For answer he handed her with a low bow the paper I had read: "Read that, and see if I need to threaten."

She raised it with an air at once careless and coquettish, and, after reading a few lines, burst out laughing. "We are found out," she said, turning to me, "and General Klapka is vexed, I see, because I sometimes sent a tender message to my lover." When she said that, he made a spring at her which caused me to jump from my chair; but, instead of recoiling, she advanced two steps toward him, as he stood before her panting and furious. "Yes," she said in a clear, high voice, "to Count Loris Kourásoff."

"Mademoiselle, I implore you—" I began.

"What would you have me do?" she said, turning contemptuously to me. "If I am in his power, will anything avail me now? and if I am not in his power, let me say what I please."
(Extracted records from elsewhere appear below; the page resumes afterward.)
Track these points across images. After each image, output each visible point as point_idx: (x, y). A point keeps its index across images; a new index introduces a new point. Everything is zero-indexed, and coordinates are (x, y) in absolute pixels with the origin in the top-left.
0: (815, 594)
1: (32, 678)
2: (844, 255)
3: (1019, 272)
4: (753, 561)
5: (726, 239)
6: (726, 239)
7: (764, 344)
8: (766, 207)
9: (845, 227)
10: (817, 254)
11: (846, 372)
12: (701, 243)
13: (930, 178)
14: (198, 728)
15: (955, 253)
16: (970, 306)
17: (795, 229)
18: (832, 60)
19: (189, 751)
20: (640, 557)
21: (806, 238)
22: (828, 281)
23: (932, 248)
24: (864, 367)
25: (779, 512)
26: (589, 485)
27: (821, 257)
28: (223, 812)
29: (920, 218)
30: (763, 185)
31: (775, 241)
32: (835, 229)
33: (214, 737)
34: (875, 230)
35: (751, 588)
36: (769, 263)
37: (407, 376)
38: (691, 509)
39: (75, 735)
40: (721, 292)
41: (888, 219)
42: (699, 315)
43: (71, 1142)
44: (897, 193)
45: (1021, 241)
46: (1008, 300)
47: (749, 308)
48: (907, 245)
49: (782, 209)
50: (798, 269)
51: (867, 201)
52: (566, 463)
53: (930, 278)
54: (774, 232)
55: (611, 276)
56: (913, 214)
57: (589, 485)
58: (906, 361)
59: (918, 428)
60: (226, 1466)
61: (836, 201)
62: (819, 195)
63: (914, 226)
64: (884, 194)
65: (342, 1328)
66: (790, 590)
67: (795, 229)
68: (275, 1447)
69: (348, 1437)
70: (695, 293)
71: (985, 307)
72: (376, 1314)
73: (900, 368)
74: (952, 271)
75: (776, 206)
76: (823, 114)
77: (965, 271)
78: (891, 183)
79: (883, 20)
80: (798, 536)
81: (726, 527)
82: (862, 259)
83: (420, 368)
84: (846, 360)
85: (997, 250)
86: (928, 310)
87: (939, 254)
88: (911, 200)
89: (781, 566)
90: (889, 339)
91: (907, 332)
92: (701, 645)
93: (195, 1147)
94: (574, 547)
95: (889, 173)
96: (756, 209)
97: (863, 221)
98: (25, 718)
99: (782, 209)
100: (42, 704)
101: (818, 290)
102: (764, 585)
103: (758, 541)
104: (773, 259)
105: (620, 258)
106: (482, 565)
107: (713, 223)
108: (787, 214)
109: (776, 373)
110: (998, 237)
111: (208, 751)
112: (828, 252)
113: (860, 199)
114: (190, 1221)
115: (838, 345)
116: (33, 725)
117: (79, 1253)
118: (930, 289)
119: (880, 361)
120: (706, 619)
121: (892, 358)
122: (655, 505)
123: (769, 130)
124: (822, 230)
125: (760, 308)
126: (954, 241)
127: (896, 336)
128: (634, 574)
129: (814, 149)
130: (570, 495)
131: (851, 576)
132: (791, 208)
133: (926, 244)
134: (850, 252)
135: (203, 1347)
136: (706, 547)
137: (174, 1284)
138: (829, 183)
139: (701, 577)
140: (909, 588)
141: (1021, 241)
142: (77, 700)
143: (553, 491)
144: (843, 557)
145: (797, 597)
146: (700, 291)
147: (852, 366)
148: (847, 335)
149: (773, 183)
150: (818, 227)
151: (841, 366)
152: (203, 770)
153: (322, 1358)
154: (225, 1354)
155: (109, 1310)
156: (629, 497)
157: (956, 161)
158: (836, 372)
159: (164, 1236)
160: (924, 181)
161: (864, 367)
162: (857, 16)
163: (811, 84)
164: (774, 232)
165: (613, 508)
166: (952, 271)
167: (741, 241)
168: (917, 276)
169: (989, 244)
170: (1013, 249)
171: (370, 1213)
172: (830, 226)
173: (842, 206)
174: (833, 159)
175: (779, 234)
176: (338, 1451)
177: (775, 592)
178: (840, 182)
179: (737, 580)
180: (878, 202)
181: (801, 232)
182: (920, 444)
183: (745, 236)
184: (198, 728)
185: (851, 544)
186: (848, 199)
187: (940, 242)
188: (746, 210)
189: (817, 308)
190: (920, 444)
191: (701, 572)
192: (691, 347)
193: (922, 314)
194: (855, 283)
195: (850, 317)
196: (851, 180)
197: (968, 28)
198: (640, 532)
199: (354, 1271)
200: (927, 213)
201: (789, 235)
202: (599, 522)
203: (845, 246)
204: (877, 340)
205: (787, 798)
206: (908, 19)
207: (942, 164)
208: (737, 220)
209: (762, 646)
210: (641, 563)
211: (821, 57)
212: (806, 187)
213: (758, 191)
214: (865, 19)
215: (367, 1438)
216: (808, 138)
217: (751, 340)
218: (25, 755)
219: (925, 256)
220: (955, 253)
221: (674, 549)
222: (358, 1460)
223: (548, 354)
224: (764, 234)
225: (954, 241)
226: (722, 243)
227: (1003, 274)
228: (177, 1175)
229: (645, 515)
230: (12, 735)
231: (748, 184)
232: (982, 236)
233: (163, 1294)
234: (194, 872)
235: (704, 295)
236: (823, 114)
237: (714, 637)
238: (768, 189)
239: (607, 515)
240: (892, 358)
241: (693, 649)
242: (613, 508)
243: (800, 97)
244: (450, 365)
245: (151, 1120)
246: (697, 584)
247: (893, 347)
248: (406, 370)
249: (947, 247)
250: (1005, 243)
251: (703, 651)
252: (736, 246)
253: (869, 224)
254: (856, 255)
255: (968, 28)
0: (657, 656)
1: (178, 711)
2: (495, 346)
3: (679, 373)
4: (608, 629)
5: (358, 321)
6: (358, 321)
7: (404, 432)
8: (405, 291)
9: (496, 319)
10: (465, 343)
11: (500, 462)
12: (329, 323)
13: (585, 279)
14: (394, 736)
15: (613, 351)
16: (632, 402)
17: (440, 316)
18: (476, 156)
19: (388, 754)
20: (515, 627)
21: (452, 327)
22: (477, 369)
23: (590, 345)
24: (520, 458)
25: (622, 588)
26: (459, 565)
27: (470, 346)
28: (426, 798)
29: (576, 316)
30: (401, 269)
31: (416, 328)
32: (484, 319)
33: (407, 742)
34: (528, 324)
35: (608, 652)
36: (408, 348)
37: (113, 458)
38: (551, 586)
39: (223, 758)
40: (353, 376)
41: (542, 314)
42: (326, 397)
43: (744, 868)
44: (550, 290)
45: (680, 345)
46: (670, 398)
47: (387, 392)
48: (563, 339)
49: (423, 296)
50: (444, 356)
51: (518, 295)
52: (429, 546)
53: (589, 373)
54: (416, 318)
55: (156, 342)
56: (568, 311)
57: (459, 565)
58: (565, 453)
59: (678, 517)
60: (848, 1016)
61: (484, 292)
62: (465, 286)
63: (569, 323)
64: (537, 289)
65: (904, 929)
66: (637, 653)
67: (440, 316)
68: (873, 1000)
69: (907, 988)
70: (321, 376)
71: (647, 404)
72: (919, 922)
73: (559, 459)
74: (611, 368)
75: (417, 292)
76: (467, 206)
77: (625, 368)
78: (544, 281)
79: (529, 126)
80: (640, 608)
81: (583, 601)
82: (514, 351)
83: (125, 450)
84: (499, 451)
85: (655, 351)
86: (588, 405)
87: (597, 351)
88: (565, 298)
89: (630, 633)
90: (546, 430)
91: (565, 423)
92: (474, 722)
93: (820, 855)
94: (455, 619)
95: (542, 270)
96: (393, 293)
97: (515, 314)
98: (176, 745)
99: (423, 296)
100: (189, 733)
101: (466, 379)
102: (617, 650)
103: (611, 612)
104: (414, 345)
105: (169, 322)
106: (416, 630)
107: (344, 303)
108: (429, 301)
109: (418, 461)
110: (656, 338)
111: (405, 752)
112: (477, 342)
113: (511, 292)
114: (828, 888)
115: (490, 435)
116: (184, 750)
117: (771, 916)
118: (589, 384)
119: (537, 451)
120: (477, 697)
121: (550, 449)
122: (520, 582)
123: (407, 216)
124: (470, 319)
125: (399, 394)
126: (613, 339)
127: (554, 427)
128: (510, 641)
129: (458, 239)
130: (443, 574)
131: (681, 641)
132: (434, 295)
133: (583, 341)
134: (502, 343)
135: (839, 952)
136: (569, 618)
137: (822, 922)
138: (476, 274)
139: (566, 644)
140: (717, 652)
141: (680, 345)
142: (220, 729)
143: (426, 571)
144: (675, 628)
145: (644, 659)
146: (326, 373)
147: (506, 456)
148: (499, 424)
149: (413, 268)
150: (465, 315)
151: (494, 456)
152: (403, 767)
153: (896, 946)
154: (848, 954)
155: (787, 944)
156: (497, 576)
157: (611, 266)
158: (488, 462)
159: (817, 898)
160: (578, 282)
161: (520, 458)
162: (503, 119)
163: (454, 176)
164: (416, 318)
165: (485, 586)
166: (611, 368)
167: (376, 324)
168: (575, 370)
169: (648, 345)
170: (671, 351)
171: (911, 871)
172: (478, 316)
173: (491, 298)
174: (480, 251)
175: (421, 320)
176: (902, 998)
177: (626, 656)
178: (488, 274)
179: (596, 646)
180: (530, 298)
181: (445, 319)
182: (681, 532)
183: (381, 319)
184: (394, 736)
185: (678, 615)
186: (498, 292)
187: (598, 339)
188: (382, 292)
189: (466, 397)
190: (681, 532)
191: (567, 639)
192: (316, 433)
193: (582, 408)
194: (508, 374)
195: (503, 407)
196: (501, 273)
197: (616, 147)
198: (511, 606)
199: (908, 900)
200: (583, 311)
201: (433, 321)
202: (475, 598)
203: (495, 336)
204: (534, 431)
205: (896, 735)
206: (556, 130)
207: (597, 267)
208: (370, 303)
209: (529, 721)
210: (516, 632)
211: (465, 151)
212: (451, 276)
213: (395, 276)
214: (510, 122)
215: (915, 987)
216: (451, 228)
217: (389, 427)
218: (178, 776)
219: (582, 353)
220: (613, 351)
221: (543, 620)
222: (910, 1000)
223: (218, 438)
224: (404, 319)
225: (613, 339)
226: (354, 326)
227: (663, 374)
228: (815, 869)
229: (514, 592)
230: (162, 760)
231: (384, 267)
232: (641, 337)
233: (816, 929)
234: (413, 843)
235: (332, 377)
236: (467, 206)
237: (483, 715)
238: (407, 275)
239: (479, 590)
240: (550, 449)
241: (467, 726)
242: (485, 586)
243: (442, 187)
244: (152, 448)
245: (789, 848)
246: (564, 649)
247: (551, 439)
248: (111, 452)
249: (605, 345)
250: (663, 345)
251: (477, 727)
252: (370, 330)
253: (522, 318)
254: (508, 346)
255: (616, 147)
"Yes, say what you please," said General Klapka in an intense voice: "it will only bring his destruction a little nearer. If Count—if that—"

"Do not dare to speak Count Kourásoff's name before me!" she cried.

If a man like General Klapka could be cowed by anything, he might be said to have quailed under her voice and presence; she spoke distinctly, and raised her little hand as she advanced nearer him. She stopped abruptly and fanned herself. "Really," she said, "I am losing my temper. You, General Klapka, appear to have lost yours before I came."

"Do you know, Mademoiselle Orviéff, what it is to be secretly communicating with a state prisoner?" said General Klapka, recovering his coolness a little.

"And do you know what it is, General Klapka, to have the discipline of the garrison so lax that a state prisoner can be communicated with, even visited, by his friends and," laughing and nodding her head at me, "his accomplices."

General Klapka could only grind his teeth and mutter, "Communicating with a state prisoner."